(Records contained in a dataset)
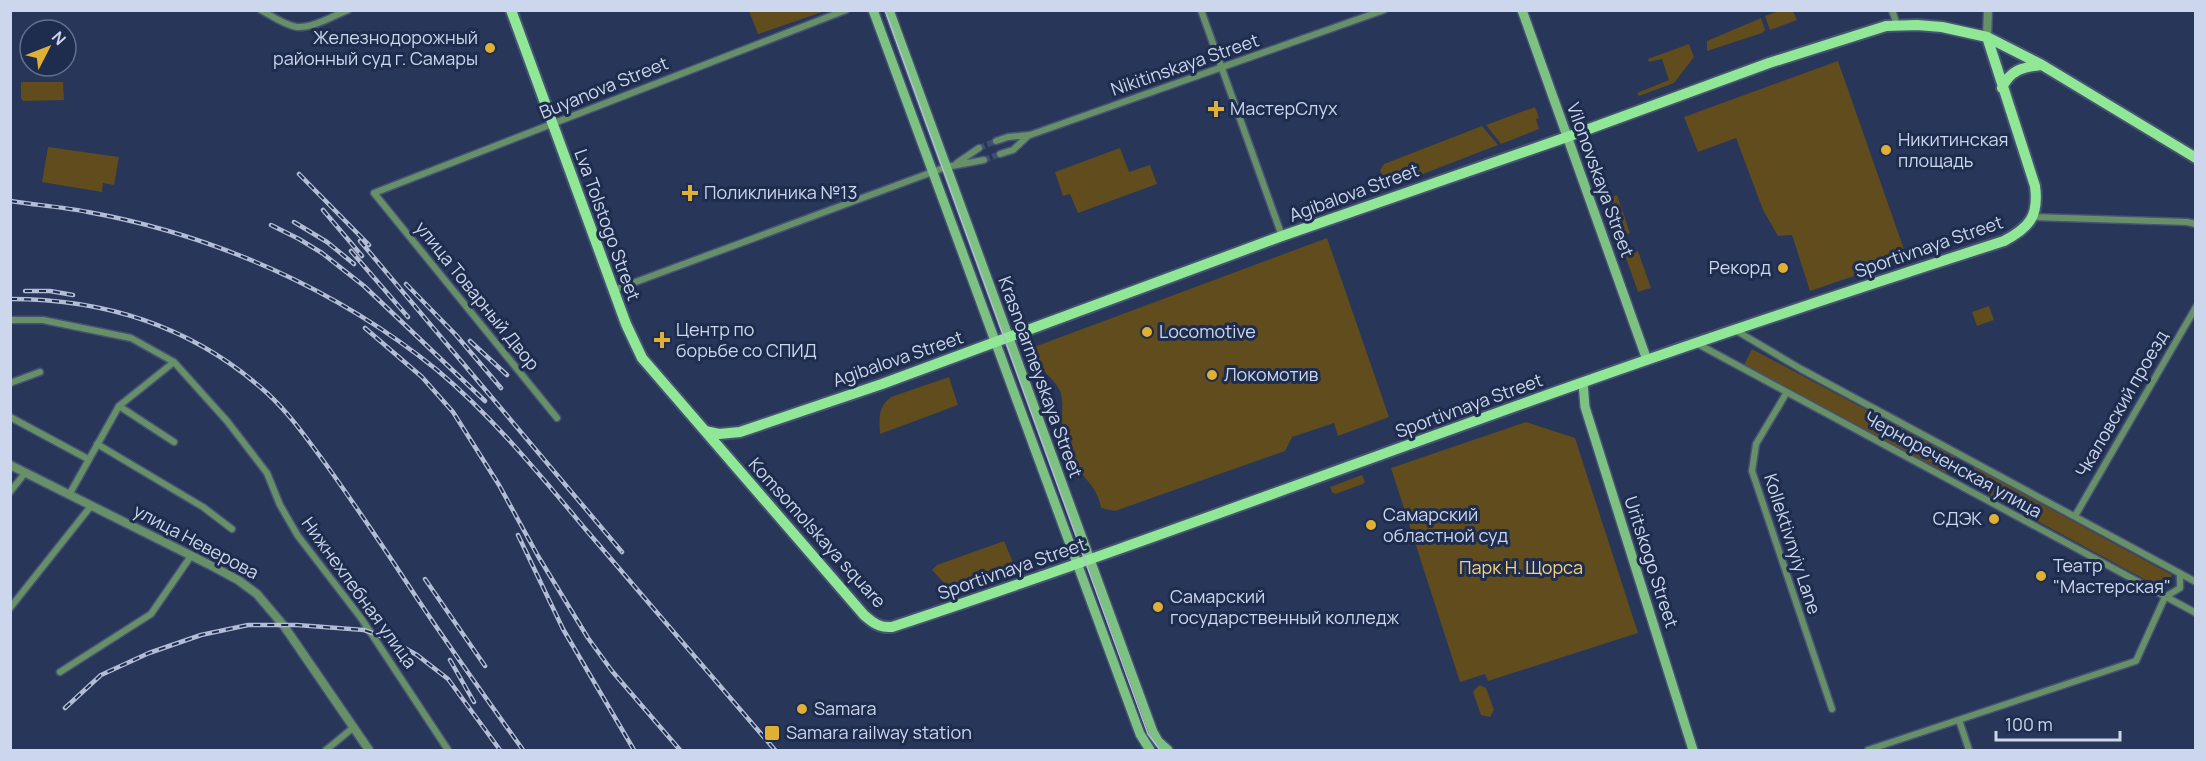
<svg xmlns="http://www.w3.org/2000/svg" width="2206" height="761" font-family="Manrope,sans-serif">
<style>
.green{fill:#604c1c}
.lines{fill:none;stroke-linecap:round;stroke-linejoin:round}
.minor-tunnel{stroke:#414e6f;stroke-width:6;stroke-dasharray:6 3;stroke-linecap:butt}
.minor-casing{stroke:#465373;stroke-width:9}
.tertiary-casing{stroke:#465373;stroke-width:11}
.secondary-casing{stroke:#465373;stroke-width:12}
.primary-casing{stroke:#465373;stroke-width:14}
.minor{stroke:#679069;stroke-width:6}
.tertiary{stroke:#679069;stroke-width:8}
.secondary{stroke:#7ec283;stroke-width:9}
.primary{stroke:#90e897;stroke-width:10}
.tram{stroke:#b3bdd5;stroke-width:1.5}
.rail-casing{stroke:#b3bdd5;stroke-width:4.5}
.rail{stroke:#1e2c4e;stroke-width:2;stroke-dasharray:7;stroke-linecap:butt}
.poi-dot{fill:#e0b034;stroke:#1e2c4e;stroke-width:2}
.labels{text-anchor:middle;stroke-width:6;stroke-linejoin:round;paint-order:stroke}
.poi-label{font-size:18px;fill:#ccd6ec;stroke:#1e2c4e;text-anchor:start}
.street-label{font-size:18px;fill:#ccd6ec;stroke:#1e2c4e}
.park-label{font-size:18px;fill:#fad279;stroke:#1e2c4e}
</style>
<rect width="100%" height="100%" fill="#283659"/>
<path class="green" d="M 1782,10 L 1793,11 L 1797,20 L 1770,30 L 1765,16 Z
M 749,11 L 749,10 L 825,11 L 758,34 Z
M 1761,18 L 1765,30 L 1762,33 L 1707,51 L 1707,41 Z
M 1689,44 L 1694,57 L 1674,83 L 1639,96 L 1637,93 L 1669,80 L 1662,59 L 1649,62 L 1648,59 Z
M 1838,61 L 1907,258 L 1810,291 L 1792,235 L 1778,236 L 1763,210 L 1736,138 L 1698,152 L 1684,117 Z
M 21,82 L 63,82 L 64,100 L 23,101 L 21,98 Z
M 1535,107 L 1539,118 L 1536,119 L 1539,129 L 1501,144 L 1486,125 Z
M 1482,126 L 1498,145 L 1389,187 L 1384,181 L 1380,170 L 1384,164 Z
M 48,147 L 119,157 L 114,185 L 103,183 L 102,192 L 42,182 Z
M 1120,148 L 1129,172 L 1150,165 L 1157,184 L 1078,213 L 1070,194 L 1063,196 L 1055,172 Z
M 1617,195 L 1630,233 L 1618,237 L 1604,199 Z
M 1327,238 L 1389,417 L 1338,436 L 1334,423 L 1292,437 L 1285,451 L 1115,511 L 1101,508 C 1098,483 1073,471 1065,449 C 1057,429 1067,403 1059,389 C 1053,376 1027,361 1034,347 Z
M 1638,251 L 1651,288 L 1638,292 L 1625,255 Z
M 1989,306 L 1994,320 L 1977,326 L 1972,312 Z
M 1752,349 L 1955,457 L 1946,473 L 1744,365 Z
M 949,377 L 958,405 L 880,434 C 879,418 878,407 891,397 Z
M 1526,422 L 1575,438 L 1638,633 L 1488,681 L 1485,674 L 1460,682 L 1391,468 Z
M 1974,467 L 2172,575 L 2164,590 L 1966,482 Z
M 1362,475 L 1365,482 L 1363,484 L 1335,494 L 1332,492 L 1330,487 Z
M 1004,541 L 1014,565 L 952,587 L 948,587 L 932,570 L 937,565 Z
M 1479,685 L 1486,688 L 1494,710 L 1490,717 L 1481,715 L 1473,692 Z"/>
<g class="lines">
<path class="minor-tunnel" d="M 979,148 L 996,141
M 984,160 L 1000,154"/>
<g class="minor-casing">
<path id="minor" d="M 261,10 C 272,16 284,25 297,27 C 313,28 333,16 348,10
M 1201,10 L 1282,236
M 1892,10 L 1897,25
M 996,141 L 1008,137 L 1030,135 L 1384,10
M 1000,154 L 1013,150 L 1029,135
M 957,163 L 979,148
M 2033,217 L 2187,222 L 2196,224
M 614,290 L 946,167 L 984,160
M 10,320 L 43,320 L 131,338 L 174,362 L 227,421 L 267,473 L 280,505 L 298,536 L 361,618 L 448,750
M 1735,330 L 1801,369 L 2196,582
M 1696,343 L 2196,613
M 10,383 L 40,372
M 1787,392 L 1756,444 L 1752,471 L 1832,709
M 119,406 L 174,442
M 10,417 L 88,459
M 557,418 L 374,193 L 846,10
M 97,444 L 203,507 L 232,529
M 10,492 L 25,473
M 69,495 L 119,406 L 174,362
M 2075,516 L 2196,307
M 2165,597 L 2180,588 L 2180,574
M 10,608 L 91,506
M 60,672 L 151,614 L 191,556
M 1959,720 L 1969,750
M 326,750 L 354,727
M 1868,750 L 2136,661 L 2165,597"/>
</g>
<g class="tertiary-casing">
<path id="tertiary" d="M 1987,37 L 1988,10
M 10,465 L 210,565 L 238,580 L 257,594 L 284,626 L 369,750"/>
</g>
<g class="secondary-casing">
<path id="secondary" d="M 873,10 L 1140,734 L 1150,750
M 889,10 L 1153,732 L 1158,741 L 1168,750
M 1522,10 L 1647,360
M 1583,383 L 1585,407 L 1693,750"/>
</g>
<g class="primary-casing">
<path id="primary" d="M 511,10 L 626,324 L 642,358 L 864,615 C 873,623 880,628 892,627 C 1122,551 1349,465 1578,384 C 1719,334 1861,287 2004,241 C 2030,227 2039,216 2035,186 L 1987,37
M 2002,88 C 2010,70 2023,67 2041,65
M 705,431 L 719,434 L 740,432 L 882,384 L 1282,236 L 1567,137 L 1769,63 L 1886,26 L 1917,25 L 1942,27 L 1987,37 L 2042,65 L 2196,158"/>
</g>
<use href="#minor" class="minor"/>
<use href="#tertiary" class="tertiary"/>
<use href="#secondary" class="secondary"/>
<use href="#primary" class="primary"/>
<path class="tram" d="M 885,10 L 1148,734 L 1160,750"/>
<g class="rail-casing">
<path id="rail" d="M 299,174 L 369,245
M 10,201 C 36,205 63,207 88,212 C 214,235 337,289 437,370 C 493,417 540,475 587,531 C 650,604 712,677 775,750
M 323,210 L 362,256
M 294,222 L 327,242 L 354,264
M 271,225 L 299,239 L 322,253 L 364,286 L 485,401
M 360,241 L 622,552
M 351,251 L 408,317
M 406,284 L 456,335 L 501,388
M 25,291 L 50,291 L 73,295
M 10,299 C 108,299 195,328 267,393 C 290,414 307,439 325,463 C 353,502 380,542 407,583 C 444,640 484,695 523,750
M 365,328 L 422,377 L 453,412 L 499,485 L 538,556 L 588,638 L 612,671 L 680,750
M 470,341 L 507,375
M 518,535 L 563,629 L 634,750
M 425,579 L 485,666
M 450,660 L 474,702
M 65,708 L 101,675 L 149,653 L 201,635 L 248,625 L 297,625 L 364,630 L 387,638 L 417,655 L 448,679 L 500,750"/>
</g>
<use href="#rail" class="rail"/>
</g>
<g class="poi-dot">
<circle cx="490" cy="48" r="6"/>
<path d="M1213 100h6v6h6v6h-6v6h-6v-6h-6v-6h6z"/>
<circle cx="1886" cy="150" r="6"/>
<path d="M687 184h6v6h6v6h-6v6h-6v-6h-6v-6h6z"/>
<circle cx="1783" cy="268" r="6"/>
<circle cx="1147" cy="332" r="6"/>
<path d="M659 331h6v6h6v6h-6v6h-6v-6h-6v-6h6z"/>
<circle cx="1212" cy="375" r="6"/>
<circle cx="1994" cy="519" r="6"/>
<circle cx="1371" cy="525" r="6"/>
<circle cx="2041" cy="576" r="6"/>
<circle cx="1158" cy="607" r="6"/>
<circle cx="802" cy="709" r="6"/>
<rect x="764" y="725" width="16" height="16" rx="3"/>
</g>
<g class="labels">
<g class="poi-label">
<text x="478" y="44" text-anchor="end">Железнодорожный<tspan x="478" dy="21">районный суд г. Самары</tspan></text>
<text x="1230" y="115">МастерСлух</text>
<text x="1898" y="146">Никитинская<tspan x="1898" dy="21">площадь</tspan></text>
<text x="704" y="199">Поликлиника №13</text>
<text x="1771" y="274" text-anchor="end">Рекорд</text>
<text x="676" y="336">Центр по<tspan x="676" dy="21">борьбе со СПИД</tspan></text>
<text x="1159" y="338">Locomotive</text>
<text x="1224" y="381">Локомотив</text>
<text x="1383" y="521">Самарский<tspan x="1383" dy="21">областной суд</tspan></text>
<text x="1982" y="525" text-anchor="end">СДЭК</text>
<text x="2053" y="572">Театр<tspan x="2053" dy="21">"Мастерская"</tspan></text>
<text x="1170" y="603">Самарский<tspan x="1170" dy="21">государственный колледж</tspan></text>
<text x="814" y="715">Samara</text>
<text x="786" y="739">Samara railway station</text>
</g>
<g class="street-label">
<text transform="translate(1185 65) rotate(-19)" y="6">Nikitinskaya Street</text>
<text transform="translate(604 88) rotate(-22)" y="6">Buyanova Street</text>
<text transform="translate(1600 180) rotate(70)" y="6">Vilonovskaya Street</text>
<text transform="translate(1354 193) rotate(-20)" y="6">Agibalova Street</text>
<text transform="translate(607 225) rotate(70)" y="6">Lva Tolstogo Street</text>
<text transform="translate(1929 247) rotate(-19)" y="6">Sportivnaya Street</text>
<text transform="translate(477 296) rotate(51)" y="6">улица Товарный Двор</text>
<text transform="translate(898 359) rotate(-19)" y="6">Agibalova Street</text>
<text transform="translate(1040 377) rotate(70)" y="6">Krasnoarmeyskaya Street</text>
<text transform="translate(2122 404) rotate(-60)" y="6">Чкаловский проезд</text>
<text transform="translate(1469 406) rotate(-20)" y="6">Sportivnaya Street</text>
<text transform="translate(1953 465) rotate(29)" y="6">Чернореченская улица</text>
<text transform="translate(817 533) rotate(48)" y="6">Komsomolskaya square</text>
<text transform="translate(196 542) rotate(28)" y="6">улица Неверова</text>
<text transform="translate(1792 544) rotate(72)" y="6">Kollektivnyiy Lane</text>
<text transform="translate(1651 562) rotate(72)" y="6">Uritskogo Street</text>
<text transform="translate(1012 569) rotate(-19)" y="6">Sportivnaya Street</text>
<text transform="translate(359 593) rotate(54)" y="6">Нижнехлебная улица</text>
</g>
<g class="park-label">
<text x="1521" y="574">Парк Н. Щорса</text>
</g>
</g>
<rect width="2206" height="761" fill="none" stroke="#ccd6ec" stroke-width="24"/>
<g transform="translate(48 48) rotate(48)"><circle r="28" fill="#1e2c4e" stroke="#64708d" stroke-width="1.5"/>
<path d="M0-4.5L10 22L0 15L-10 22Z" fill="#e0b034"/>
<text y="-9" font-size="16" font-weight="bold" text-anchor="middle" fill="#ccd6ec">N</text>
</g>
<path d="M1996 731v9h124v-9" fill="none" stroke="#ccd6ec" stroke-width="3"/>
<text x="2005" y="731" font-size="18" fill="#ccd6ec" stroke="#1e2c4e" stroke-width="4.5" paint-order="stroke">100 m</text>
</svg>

> **Directions**
Pick every line of the data that includes the string "round".

> **Response area**
.lines{fill:none;stroke-linecap:round;stroke-linejoin:round}
.labels{text-anchor:middle;stroke-width:6;stroke-linejoin:round;paint-order:stroke}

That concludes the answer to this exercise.